Democracy, then, is characterized by a gullible populace, a persuasive group of people who don’t know how to rule, and an unpersuasive group of people who do know how to rule. This characterization of democracy doesn’t quite look right because it doesn’t seem to follow that, just because you’re good at persuasion, you don’t know how to rule, or vice versa for those that do know how to rule. This characterization occurs because of Plato’s dislike of rhetoric. Democracy is bad because its rulers are skilled in the art of rhetoric.

Why is rhetoric bad? Rhetoric, the art of persuasion, is bad because it is based on opinions (doxa), as opposed to knowledge (epistēmē). For Plato, and the rest of the Greeks at this time, there is a tight line cut between knowledge and opinion. Knowledge is that which is absolutely certain. Anything less than absolute certainty is mere opinion. This line between knowledge and opinion began to move during the Skeptical Crisis of the 16th century.

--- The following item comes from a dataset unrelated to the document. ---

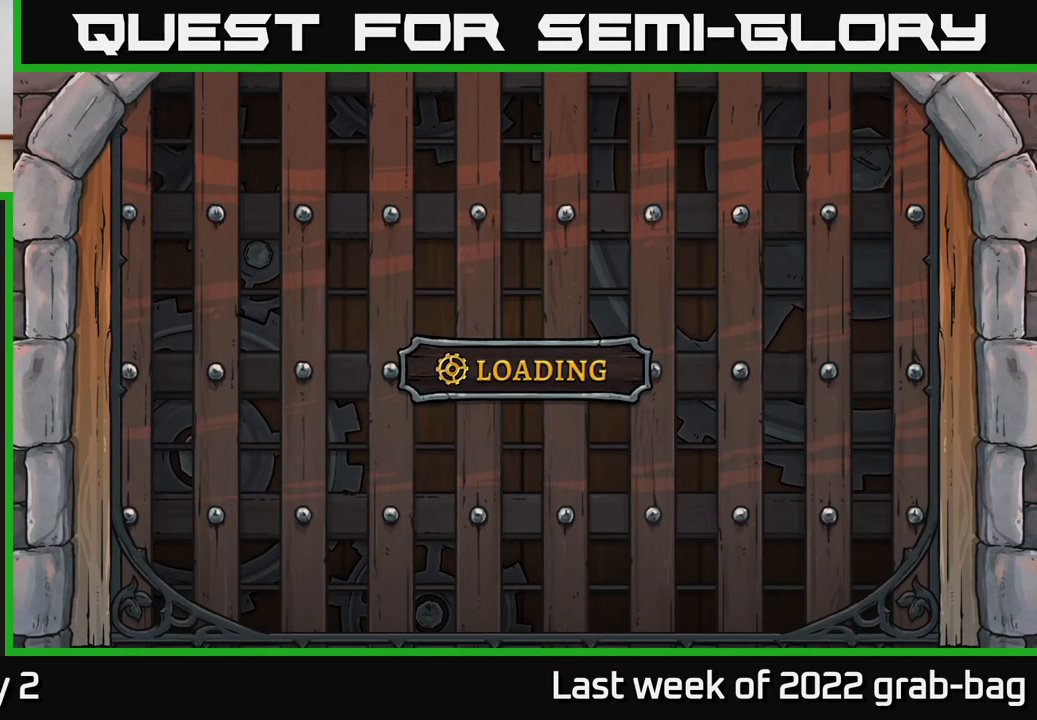
{"buttons": [], "left_stick": "center", "right_stick": "center", "events": []}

To understand what happened in the 16th century, it is convenient to break certainty into three kinds: logical, moral, and psychological.[1] Logical certainty is strict, absolute necessity; it couldn’t be any other way. Moral certainty is at such a high probability that we can live our lives believing it to be true. Psychological certainty is personal intuition, a gut feeling. The ancients, like Socrates, Plato, and Aristotle, believed that true knowledge had to have absolute, logical certainty. If it fell short, it was opinion and therefore pretty useless.

Beginning in the 16th century, many scholars began to loose confidence that humans would ever be able to reach true knowledge, partly because Plato and Aristotle both thought they had it. Looking back, therefore, Plato seems to use opinion in a way to characterize things that we would now call knowledge. For instance, we cannot be logically sure that the sun will rise tomorrow, but the probability is so high that to think that it wouldn’t would be considered insane. In this way, the force of Plato’s argument is partially undercut. If rhetoric is based on opinion and opinion now includes things that we might consider knowledge, then rhetoric may be safe to rule a state.

Plato would come back and say, “Even if my version of opinion now includes some kinds of knowledge, it still doesn’t include the best kind of knowledge: absolutely certain knowledge. Therefore, rhetoric is still a suspect way of selecting leaders.” There are two attacks on this line of argument, neither exclusive to the other: 1) a simple attack on dialectic as absolutely certain knowledge and 2) questioning why dialectic cannot be taught in place of rhetoric.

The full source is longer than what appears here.